Nupic/HTM for shipping target recognition

If I want to use the HTM algorithm for ship target recognition and classification, what literature can I refer to and the specific approach should be? Thank you for your answer

Hi @xxxxxc, could you describe your data more or provide an example possibly?

My data comes from images taken by drones. My task is to use the HTM algorithm to accurately identify and even classify targets such as ships or cars in remote sensing images. Do you have any good ideas?

Why do you consider using HTM for that?

Because I am interested in the HTM algorithm and would like to give it a try, is it not suitable?

1 Like

Unless something escapes me, it is probably not the best choice for image recognition.
“TM” in HTM stands for temporal memory, which means its main purpose is time series prediction.
I am aware only of an example on using HTM’s Spatial Pooler (used as an intermediate image encoder) for MNIST digit recognition with results significantly less impressive than what a relatively lightweight CNN would get.


That’s awesome, I can definitely relate and agree that the HTM alg is very worth being interested in.
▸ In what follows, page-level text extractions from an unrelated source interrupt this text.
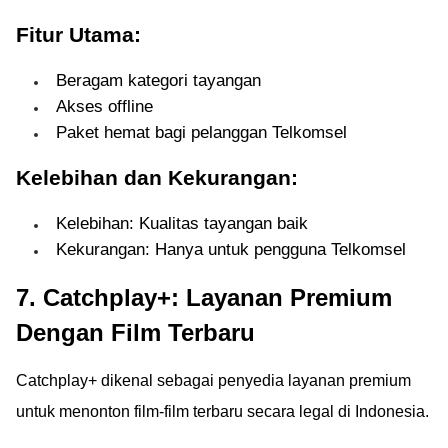
Fitur Utama:
Beragam kategori tayangan
Akses offline
Paket hemat bagi pelanggan Telkomsel
Kelebihan dan Kekurangan:
Kelebihan: Kualitas tayangan baik
Kekurangan: Hanya untuk pengguna Telkomsel
7. Catchplay+: Layanan Premium
Dengan Film Terbaru
Catchplay+ dikenal sebagai penyedia layanan premium
untuk menonton film-film terbaru secara legal di Indonesia.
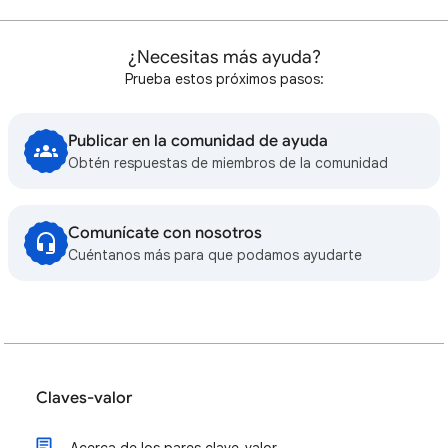
¿Necesitas más ayuda?
Prueba estos próximos pasos:
Publicar en la comunidad de ayuda
Obtén respuestas de miembros de la comunidad
Comunícate con nosotros
Cuéntanos más para que podamos ayudarte
Claves-valor
Acerca de los pares clave-valor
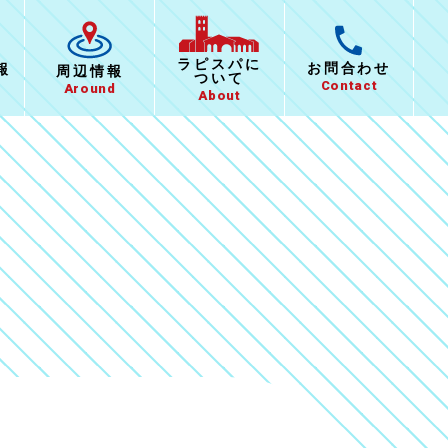
ラピスパに
お問合わせ
報
周辺情報
ついて
Contact
Around
About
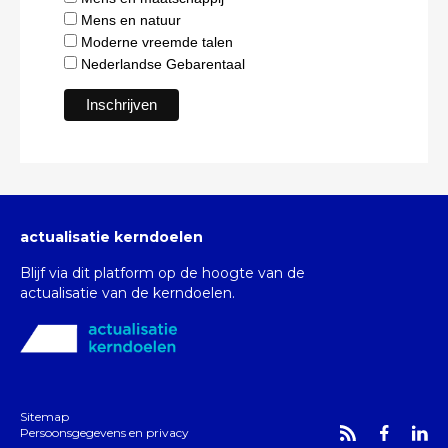
Mens en natuur
Moderne vreemde talen
Nederlandse Gebarentaal
actualisatie kerndoelen
Blijf via dit platform op de hoogte van de
actualisatie van de kerndoelen.
Sitemap
Persoonsgegevens en privacy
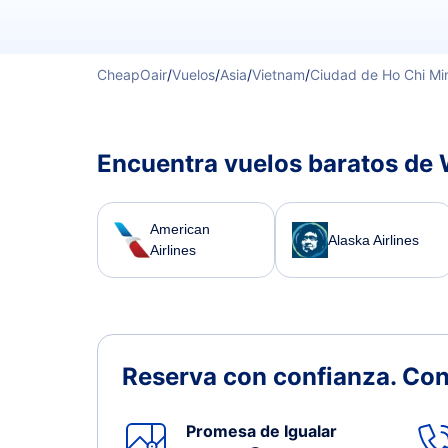
CheapOair
/
Vuelos
/
Asia
/
Vietnam
/
Ciudad de Ho Chi Mi
Encuentra vuelos baratos de 
American
Alaska Airlines
Airlines
Reserva con confianza.
Con
Promesa de Igualar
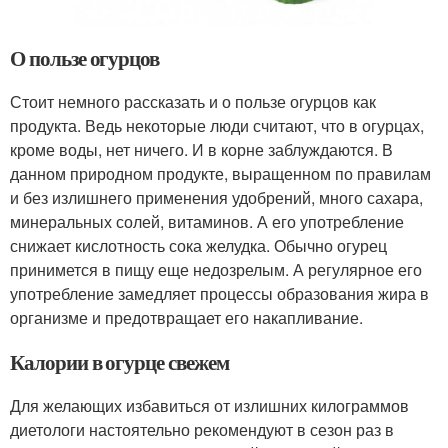
О пользе огурцов
Стоит немного рассказать и о пользе огурцов как
продукта. Ведь некоторые люди считают, что в огурцах,
кроме воды, нет ничего. И в корне заблуждаются. В
данном природном продукте, выращенном по правилам
и без излишнего применения удобрений, много сахара,
минеральных солей, витаминов. А его употребление
снижает кислотность сока желудка. Обычно огурец
принимется в пищу еще недозрелым. А регулярное его
употребление замедляет процессы образования жира в
организме и предотвращает его накапливание.
Калории в огурце свежем
Для желающих избавиться от излишних килограммов
диетологи настоятельно рекомендуют в сезон раз в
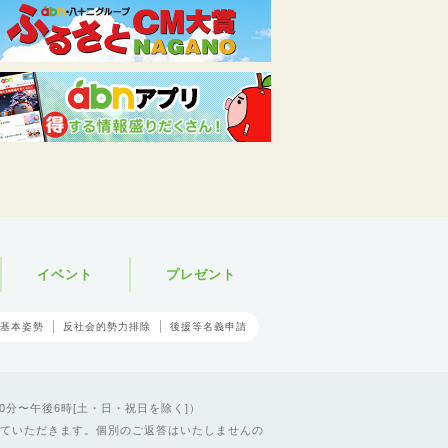
イベント
プレゼント
基本姿勢
反社会的勢力排除
後援等名義申請
0分〜午後6時[土・日・祝日を除く]）
ていただきます。個別のご返答はいたしませんの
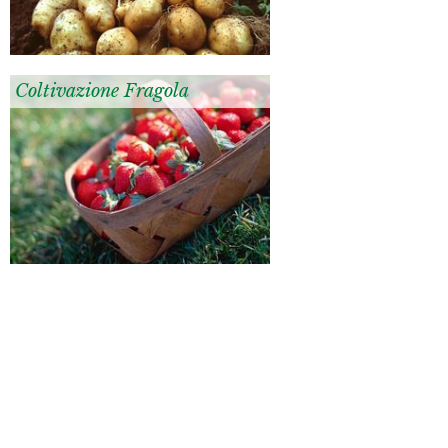
Coltivazione Fragola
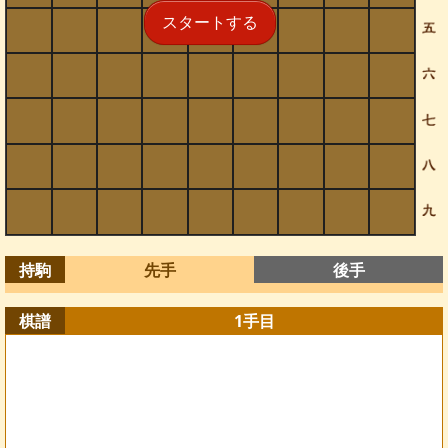
スタートする
持駒
先手
後手
棋譜
1
手目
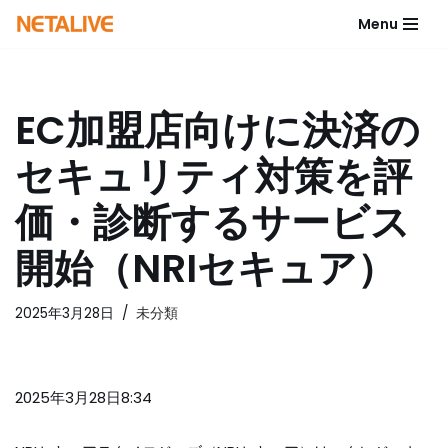
Menu
コ
ン
テ
EC加盟店向けに決済の
ン
ツ
セキュリティ対策を評
へ
ス
価・診断するサービス
キ
ッ
開始（NRIセキュア）
プ
2025年3月28日
未分類
2025年3月28日8:34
But I have to agree with @cezar_t that HTM probably isn’t the best choice for this purpose.

HTM really excels at learning sequential patterns, where the signal is contained in transitions over time. I think this generally isn’t true with image data, where there usually isn’t an inherent notion of time. That’s not to say there’s no way an HTM-based approach could do well, just that it isn’t the kind of scenario that HTM is well tested on.


It is possible to turn an image recognition problem into a temporal sequence that might be better suited for HTM by restricting your receptive field to one or more small patches and then saccading over the image. Use the detected features at each location to activate specific minicolumns. Then saccade in either a fixed pattern or in a manner that efficiently acquires samples needed to disambiguate the classification.

There’s another option that I’ve been wanting to try out but haven’t found the time for yet. There’s a technique in computational topology known as persistent homology, where you start with a tight focus on a small region of the input and then slowly expand the region while keeping track of how some statistical properties of the region are changing. This tends to produce a somewhat unique fingerprint for each sampled location that looks very much like a time series dataset.


So you did tried the above option using saccades?

So I’ve spent a pretty good deal of time thinking about how to practically apply HTM to create a vision system, and I think the biggest hurdle currently is finding an effective way to preprocess the image data such that the HTM modules can actually converge on learning to predict specific features at locations, given dynamic scale, rotation, and translation. I’m currently working to replicate the Numenta experiment with stable object representations in L2 deriving from feature representations at locations from L4. I don’t think it’s a very large step from there to actually having it learn unsupervised. Once we can get the system learning to recognize stable representations at different levels of the hierarchy, then I think repurposing the system for vision is likely just a modality change that will just require a novel preprocessing algorithm to extract all the relevant features for the L4 sections to use.

Unfortunately, I think this task is likely to be pretty difficult, as the neurons that process the information coming into your retina are extremely complex, and there seem to be a lot of different neurons doing a lot of different things. I don’t think we’ll need ALL of those functions to replicate a vision stream that can at least be learned from, but the salience of our agent will be limited by the dimensionality of their input streams. Finding a good balance between performance and good granularity of information will take some considerable time.


I have a partial implementation that does the saccading over a region populated with different colored MNIST digits. At the moment, the minicolumn encoder (i.e. proximal synapses) are simply using Gabor Filters. I got distracted by other projects before I could finish the temporal memory and motor feedback. I had the demo posted online a while back. Let me see if I can find somewhere to repost it.